Exercise: For the entries below, how many lines include the word "Interviews"? Give the figure and nothing more.

Entries supplied:

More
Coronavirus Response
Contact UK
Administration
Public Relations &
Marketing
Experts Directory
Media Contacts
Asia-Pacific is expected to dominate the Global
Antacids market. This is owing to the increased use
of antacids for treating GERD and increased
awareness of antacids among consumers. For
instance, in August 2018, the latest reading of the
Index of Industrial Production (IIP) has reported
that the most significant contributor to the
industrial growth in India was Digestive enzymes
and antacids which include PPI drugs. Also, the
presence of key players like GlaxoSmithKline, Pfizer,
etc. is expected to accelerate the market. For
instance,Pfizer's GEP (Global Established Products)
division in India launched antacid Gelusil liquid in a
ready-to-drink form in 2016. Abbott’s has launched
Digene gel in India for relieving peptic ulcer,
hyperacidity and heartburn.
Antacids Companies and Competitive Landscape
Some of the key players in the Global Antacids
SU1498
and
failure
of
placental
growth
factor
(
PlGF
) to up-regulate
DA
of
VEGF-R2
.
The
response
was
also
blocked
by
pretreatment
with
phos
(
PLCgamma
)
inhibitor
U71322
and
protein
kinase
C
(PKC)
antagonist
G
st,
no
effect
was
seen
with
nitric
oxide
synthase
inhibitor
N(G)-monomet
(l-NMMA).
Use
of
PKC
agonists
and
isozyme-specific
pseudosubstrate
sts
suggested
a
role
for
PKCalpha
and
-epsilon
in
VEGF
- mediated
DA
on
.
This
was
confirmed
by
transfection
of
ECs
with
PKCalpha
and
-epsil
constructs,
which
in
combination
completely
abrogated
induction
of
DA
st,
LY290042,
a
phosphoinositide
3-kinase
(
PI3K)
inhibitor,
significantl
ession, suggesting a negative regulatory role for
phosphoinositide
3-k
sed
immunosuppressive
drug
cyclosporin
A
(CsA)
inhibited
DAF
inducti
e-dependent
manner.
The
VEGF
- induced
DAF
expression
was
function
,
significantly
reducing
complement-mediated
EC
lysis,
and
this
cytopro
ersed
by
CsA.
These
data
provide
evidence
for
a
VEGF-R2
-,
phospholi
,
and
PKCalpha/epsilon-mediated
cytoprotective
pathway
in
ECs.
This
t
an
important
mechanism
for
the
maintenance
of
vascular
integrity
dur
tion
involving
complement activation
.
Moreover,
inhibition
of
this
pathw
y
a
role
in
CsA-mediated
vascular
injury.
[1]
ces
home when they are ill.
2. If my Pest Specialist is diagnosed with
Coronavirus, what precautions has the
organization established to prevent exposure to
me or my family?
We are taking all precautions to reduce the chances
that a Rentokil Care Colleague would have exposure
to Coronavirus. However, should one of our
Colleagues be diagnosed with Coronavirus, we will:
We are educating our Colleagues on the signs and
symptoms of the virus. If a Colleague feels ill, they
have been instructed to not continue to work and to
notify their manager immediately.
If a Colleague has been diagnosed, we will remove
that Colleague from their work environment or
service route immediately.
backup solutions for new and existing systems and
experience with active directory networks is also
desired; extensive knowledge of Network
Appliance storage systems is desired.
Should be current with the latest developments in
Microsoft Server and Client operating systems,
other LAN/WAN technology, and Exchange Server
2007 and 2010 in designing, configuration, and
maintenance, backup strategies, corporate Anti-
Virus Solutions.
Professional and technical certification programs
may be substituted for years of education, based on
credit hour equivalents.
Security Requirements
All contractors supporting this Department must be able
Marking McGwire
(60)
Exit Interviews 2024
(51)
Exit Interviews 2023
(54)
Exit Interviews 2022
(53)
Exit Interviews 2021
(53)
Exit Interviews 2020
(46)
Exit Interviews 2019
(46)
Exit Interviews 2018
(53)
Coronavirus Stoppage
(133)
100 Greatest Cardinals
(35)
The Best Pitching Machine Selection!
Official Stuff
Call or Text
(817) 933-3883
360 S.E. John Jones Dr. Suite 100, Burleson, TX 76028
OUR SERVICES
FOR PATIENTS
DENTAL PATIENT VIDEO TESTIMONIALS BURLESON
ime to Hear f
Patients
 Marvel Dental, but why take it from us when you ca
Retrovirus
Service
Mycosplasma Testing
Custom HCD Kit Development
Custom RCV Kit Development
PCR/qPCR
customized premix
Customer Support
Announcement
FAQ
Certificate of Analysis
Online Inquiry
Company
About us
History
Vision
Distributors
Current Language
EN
--
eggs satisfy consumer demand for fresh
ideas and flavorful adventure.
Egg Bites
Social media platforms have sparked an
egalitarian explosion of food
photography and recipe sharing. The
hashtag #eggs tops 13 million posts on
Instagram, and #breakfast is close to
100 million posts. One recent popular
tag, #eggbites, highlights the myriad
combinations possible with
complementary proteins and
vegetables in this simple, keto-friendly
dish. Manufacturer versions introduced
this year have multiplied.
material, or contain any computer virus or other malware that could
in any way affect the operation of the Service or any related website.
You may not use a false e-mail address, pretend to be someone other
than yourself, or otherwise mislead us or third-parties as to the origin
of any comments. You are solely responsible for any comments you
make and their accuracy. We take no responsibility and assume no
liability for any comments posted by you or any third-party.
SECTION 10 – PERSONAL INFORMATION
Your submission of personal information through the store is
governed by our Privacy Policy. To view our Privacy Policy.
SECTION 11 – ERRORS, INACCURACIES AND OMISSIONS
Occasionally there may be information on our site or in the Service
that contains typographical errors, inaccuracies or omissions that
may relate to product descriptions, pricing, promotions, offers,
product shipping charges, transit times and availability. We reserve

Answer: 7